DOCUMENT PASSAGE
Balaustion spenceri
- Conservation status: Priority One — Poorly Known Taxa (DEC)

Scientific classification
- Kingdom: Plantae
- Clade: Tracheophytes
- Clade: Angiosperms
- Clade: Eudicots
- Clade: Rosids
- Order: Myrtales
- Family: Myrtaceae
- Genus: Balaustion
- Species: B. spenceri
- Binomial name: Balaustion spenceri Rye

= Balaustion spenceri =

- Genus: Balaustion
- Species: spenceri
- Authority: Rye
- Conservation status: P1

Species of flowering plant

Balaustion spenceri is a species of flowering plant in the family Myrtaceae and is endemic to the a restricted part of the south-west of Western Australia. It is shrub forming a low dome, with egg-shaped, narrowly egg-shaped or narrowly elliptic leaves, and white flowers with 20 to 24 stamens.

==Description==
Balaustion spenceri is a shrub that forms a low dome 20–30 cm wide and 50–90 cm wide, the flowering branchlets with usually one flower or sometimes a pair of flowers. Its leaves are narrowly egg-shaped, sometimes with the narrower end towards the base, or narrowly elliptic, 3.0–3.5 mm long and 0.6–1.1 mm wide on a petiole 0.4–0.5 mm long, the lower surface narrowly keeled near the tip with usually one or two main rows of oil glands each side of the midvein. The flowers are 8.5–11 mm in diameter on a peduncle 1.0–2.5 mm long, each flower on a pedicel 2.0–3.5 mm long. The floral tube is 1.5–2.0 mm long and 3–4 mm wide, the free part about 0.7 mm long and deep reddish. The sepals are broadly egg-shaped, 0.8–1.5 mm long, 1.7–2.3 mm wide and deep red with a whitish border. The petals are white, 3.5–5 mm long, with 20 to 24 stamens. Flowering has been recorded in June and October.

==Taxonomy==
Balaustion spenceri was first formally described in 2022 by Barbara Lynette Rye in the journal Nuytsia from specimens she collected with Malcolm Trudgen near Baladjie Rock in 2004. The specific epithet (spenceri) honours Phillip J. Spencer, who first collected this species in 1995.

==Distribution and habitat==
This species of Balaustion grows in brown loam in high open shrubland between Warralakin and Bullfinch in the Avon Wheatbelt bioregion in the south-west of Western Australia.

==Conservation status==
Balaustion spenceri is listed as "Priority One" by the Government of Western Australia Department of Biodiversity, Conservation and Attractions, meaning that it is known from only one or a few locations where it is potentially at risk.

PROVIDED INFORMATION
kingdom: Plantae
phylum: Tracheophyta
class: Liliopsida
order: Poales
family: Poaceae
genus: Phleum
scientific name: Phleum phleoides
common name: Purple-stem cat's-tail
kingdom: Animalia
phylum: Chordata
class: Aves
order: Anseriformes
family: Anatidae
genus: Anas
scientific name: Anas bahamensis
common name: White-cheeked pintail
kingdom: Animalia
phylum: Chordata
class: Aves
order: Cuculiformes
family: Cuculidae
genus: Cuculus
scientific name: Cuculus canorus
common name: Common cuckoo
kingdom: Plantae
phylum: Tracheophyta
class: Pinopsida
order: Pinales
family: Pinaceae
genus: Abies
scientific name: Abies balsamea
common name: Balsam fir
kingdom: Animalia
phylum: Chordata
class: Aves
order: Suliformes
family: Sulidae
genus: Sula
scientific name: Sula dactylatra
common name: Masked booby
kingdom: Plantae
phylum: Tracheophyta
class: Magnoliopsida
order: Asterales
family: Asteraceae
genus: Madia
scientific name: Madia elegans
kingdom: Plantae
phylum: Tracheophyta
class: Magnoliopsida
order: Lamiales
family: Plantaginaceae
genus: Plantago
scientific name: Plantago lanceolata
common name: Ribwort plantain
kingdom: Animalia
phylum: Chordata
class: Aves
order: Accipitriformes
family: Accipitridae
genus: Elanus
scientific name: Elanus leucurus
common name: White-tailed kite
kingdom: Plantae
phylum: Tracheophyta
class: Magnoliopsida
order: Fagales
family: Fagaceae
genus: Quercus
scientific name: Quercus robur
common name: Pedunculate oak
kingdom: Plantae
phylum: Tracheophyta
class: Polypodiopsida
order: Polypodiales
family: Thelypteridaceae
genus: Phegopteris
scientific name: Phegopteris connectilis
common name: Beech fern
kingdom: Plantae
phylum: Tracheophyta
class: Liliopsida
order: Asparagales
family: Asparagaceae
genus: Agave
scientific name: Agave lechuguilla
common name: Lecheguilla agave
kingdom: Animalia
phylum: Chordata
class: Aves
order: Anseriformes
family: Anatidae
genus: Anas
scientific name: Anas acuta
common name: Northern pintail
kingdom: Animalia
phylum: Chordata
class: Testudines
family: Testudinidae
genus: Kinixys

REQUIREMENT
According to the Balaustion spenceri article, who first collected this species, and in what year?

EXERCISE OUTPUT
Phillip J. Spencer first collected it in 1995.